1. Soak the gel in transfer buffer (48 mM Tris, 39 mM glycine, 0.037% SDS, 20% methanol) 10-20 minutes.

2. Cut the membrane (Nitrocellulose or PVDF) and 6 pieces of blotting paper to the same size as the gel.

(optional) Mark the well positions on the membrane with a pen or pencile.

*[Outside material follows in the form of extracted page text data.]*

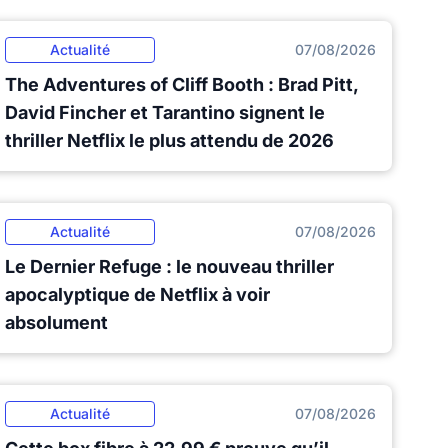
Actualité
07/08/2026
The Adventures of Cliff Booth : Brad Pitt,
David Fincher et Tarantino signent le
thriller Netflix le plus attendu de 2026
Actualité
07/08/2026
Le Dernier Refuge : le nouveau thriller
apocalyptique de Netflix à voir
absolument
Actualité
07/08/2026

3. For nitrocellulose membrane, wet the membrane in the transfer buffer. For PVDF membrane, wet the membrane for 15 seconds in 100% methanol, then soak for 2 minutes in water, then equilibrate the membrane for 5 minutes in the transfer buffer.

4. Assemble the transfer stack in the following order:

Three pieces of blot paper soaked in transfer buffer
Gel
Pre-soaked membrane
Three pieces of blot paper soaked in transfer buffer

(optional) Align well positions with the markers on the membrane.

5. Make sure no air bubbles get trapped between the gel and the membrane.

6. Insert the stack into a semi-dry or tank blotter as shown. For tank transfer, sandwich the membrane/gel/filter paper between two sponges and insert into the cassette. Fill the tank with the transfer buffer.

Figure 1. Electrophoretic blotting systems. Typically, these systems are used for electrophoretic transfer of proteins out of polyacrylamide gels. (Left) Tank transfer. (Right) Semidry transfer.

7. Blot at 0.8 mA/cm² for 1-2 hours, or longer for tank blotter.

8. Remember to mark the side of the membrane with proteins (e.g., by cutting the right-upper corner).